Objective To determine the efficacy and safety of azithromycin 1.5% eye drops in a paediatric population with purulent bacterial conjunctivitis.
Patients and methods This was a multicentre, international, randomised, investigator-masked study in 286 children with purulent discharge and bulbar conjunctival injection. Patients received either azithromycin 1.5% eye drops (twice daily for 3 days) or tobramycin 0.3% eye drops (every 2 h for 2 days, then four times daily for 5 days). Clinical signs were evaluated on day (D) 0, 3 and 7, and cultures on D0 and D7. The primary variable was the clinical cure (absence of bulbar conjunctival injection and discharge) on D3 in the worse eye for patients with positive cultures on D0.

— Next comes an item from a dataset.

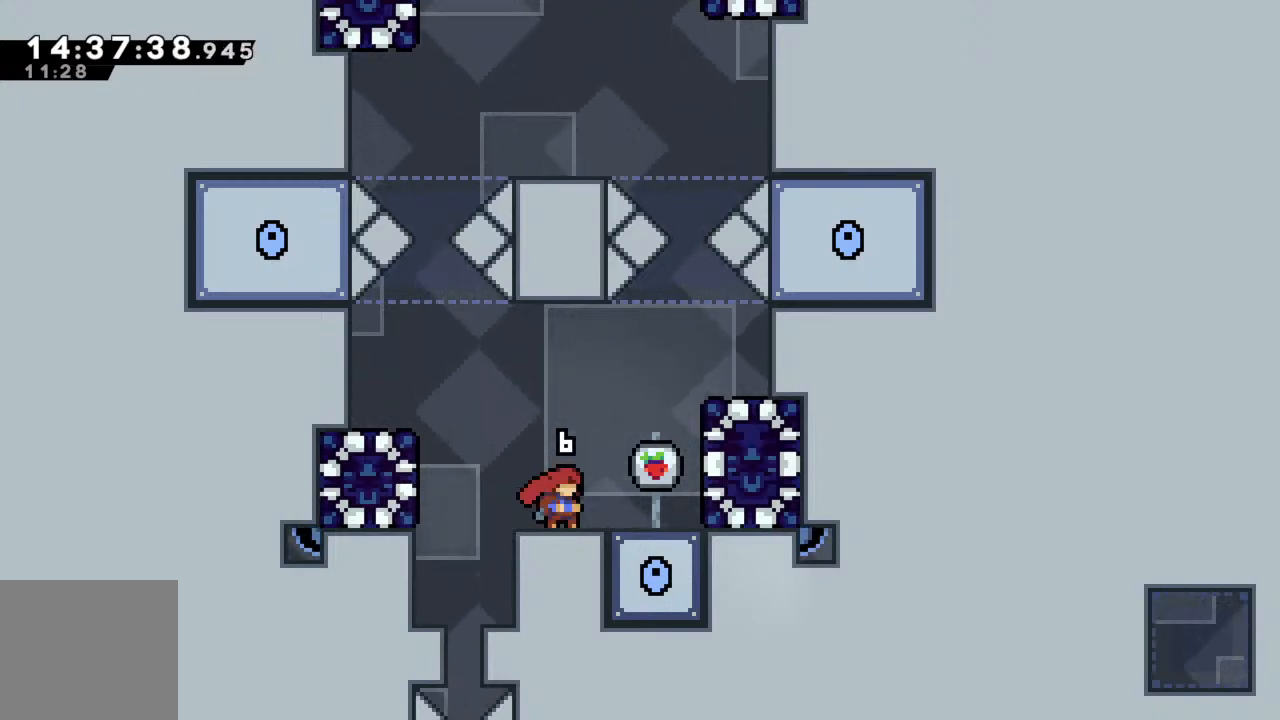
{"buttons": [], "left_stick": "center", "events": []}
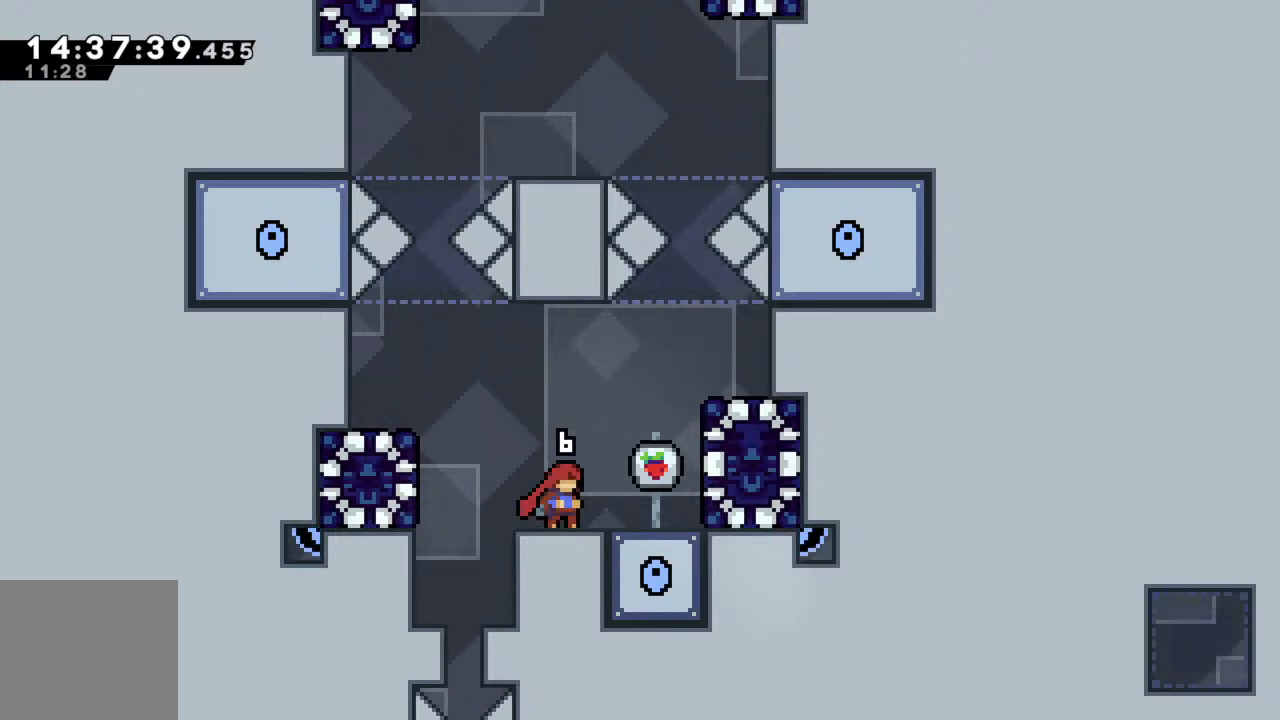
{"buttons": [], "left_stick": "center", "events": [[67, "left_stick", "right"], [150, "left_stick", "center"]]}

Results 286 patients (mean age 3.2 years; range 1 day–17 years) were included; 203 had positive cultures on D0. Azithromycin was superior to tobramycin in clinical cure rate on D3 (47.1% vs 28.7%, p=0.013) and was non-inferior to tobramycin on D7 (89.2% vs 78.2%, respectively). Azithromycin treatment eradicated causative pathogens, including resistant species, with a similar resolution rate to tobramycin (89.8% vs 87.2%, respectively). These results were confirmed in a subgroup of patients younger than 24 months old.
Conclusions Azithromycin 1.5% eye drops provided a more rapid clinical cure than tobramycin 0.3% eye drops in the treatment of purulent bacterial conjunctivitis in children, with a more convenient twice-a-day dosing regimen.
- Child Health (paediatrics)
This is an Open Access article distributed in accordance with the Creative Commons Attribution Non Commercial (CC BY-NC 3.0) license, which permits others to distribute, remix, adapt, build upon this work non-commercially, and license their derivative works on different terms, provided the original work is properly cited and the use is non-commercial. See: http://creativecommons.org/licenses/by-nc/3.0/
Statistics from Altmetric.com
Conjunctivitis is one of the most common eye infections in childhood and a common cause of paediatric primary care visits and ocular complaints in paediatric emergency departments 1–3. Bacterial infection accounts for up to 50% of all conjunctivitis cases in adults and as many as 70–80% of cases in children3.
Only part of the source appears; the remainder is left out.